- **Task set**:
a – In the match report, write out the section from "But first, up" to "handful of games." again, substituting "Arsenal" for "Chelsea".
b – According to the match report, who scored the goal that gave Burnley their 1-0 win?
[[ Passage shown, beginning ]]
Matchdays 16-19 – A winless run – with promise

It was a winless run that started on a miserable wet and grey day in Burnley, one that at least went without last season’s deplorable behaviour from some of the home support.

The goal that ultimately cost the Albion the game was largely as a result of poor defending. As a cross from the right came into the Brighton box, it was headed to the far side of the box and headed back into the six-yard box melee by a Burnley shirt only to be headed clear by Lewis Dunk. But unfortunately, the ball fell kindly for James Tarkowski on the edge of the box to drill it home, scoring a goal that would ultimately give the home side a narrow 1-0 win. It was the type of 1-0 win that they prided themselves on last season, but the type of win that has been harder to come by this season.

If we are honest, it was a poor piece of defending from the Albion, two fairly measly clearances, which coupled with Ryan’s failure to get anywhere near a cross he came for, left Tarkowski with a simple finish. But Ryan’s error was a type of error we’ve not seen much from the Australian number one, which considering his relative lack of height is a testament to him, the management of Chris Hughton and coaching of the head goalkeeping coach Ben Roberts.

Nonetheless this was an error of judgement, but one of a type he’s been encourages to avoid. Maty Ryan spoke to the Independent last season of how before he signed for the Albion he was a much more proactive goalkeeper, with the coaches at Brighton now encouraging him to be less proactive and in situations like this stay on his line and leave the initial defensive duties to the defence, primarily due to the heading prowess of Dunk and Duffy coupled with the incredibly deep defensive line that the Albion often deploy, leaving him little option other than staying on his line.

So, maybe partly due to a concern over the missing Shane Duffy, Ryan uncharacteristically (or characteristically for him two years ago, old habits die hard) came for a cross that he didn’t win leaving a virtually open goal for Tarkowski to shoot into. And no wonder Ryan was nervous, Shane Duffy has been brilliant for the Albion since promotion and as such was justifiably given a contract extension recently. In fact, he is widely being regarded as Albion’s best player so far this season, and primarily is someone who knows how to defend a cross into the box.

As the game went on the Albion threw on Murray and Locadia to go with two up top and try to get an equaliser. And they would combine for the Albion’s best chance of the game. As Murray peeled off wide, something he has grown accustom to doing much less of as a sole striker, he found himself in a position to cross a ball into the box from a deep position. Cross he did, and what a cross it was, landing in a perfect position for Locadia to run onto and head home to equalise, except he headed it over. Cue bedwetting of the highest order, including some Albion fans calling for Locadia’s head, which is frankly ludicrous, more on this later.

But first, up next at the AMEX was Chelsea, and fresh from their victory over champions Man City it was an imposing prospect. In fact, for sixty minutes they showed exactly why that was. They controlled possession with such ease, toying with Brighton and creating enough chances to win a handful of games.

Eden Hazard in particular was brilliant. I’ve already said last season that he was the best opposition player I’d seen at the AMEX. After this day it was clear to me that he’s the best player entirely.
[[ Passage shown, end ]]
[[ Data excerpt, beginning ]]
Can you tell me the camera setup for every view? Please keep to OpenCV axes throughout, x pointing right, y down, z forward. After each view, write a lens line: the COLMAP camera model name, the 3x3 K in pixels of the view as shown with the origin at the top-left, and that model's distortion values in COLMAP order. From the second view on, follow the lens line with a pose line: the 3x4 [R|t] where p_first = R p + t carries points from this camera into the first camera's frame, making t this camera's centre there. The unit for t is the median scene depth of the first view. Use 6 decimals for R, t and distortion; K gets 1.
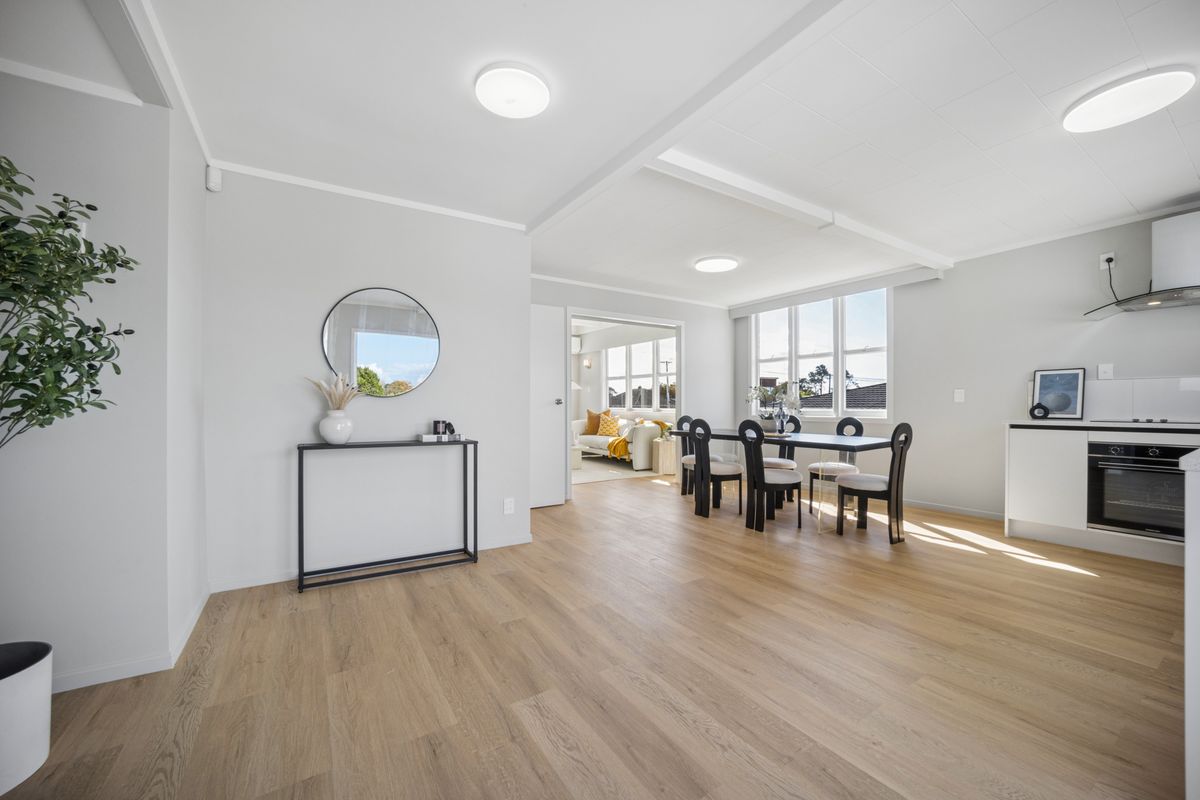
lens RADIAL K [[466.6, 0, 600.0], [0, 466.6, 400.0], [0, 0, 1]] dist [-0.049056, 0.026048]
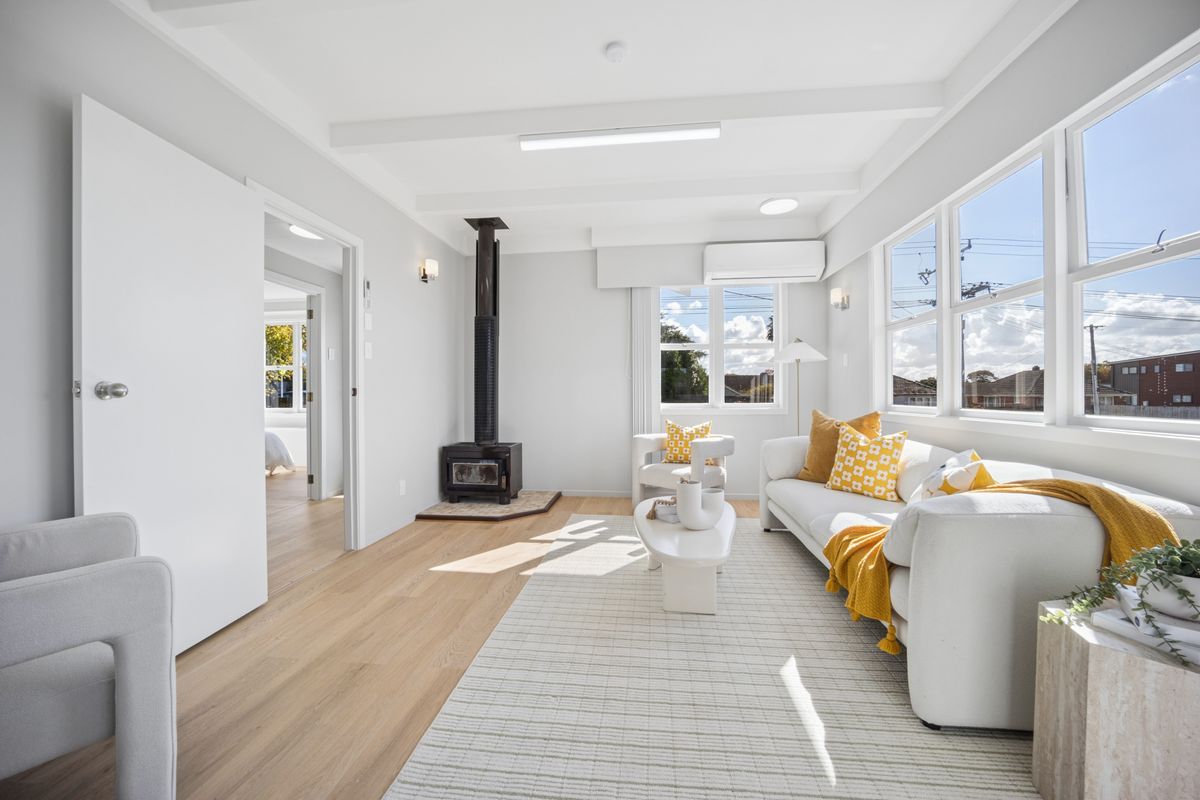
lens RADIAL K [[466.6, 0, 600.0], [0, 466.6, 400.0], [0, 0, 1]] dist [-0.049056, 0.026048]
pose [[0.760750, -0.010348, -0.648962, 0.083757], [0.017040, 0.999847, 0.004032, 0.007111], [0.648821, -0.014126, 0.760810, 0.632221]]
[[ Data excerpt, end ]]
- **Task solutions**:
a –
But first, up next at the AMEX was Arsenal, and fresh from their victory over champions Man City it was an imposing prospect. In fact, for sixty minutes they showed exactly why that was. They controlled possession with such ease, toying with Brighton and creating enough chances to win a handful of games.

b – James Tarkowski